The 'compromise' has proven to be a "wolf in sheep's clothing," earning the amended title "Don't Ask, Don't Tell, Don't Pursue, Don''t Harass" as incidents of violent military crimes citing homophobia as their cause were brought to litigation.

Under "Don't Ask, Don't Tell" policy, military officers are restricted from asking the sexual orientation of a service member ("Don't Ask"), service members are protected against having to reveal their sexual identity ("Don't Tell"). Minimum requirements are established for investigation into violations of these rights ("Don't Pursue").


In July 2010, the case against "Don't Ask, Don't Tell" was challenged in court by the Log Cabin Republicans, a gay civil rights group, citing DADT as a violation of constitutional rights. Legal suit was first brought in 2004, and after being dismissed, was was filed in 2006 as a First Amendment violation.

Testimonies given by several decorated military officers cited dishonorable discharges for many who had served honorably in Iraq and Afghanistan, but were accused with evidence (legally or illegally obtained) of living a homosexual lifestyle.

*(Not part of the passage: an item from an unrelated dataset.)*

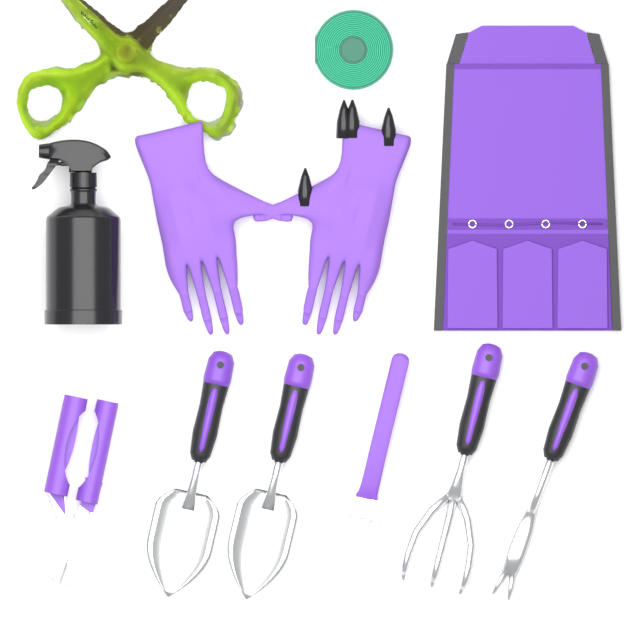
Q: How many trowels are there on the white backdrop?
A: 2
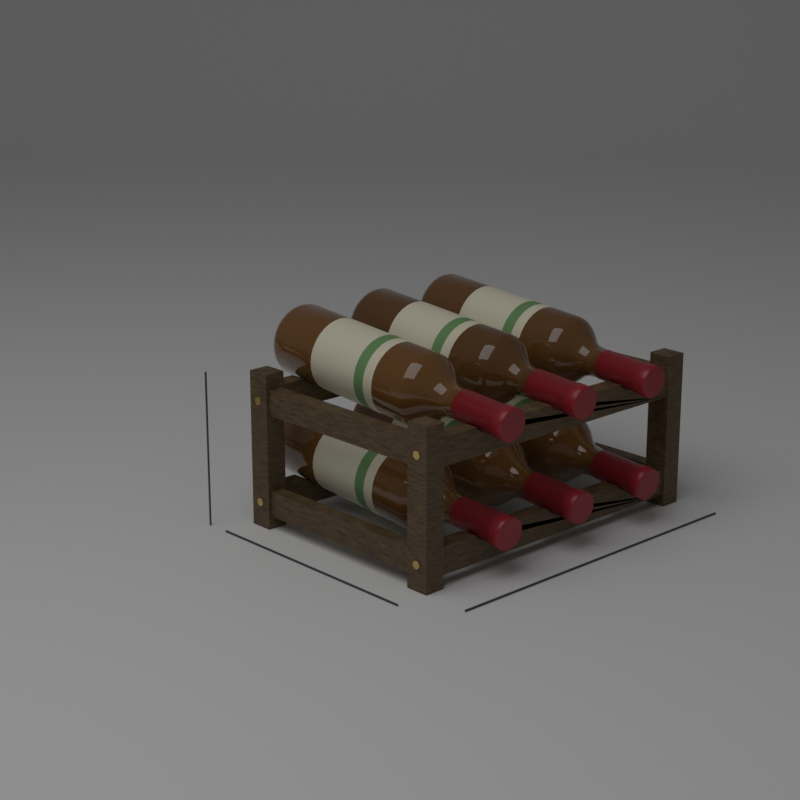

The future of military policy toward homosexuals holds the potential for positive social change and greater respect for American values of freedom and liberty for all. Final repeal of "Don't Ask Don't Tell" could be the initial move towards greater tolerance for homosexual lifestyle, an end to a history of sexual segregation within the military, and still more: proponents insist that the repeal of DADT would constitute one large step towards not only promoting tolerance for sexual orientation within the military, but encouraging the military to examine other issues within the military code of conduct regarding equal rights.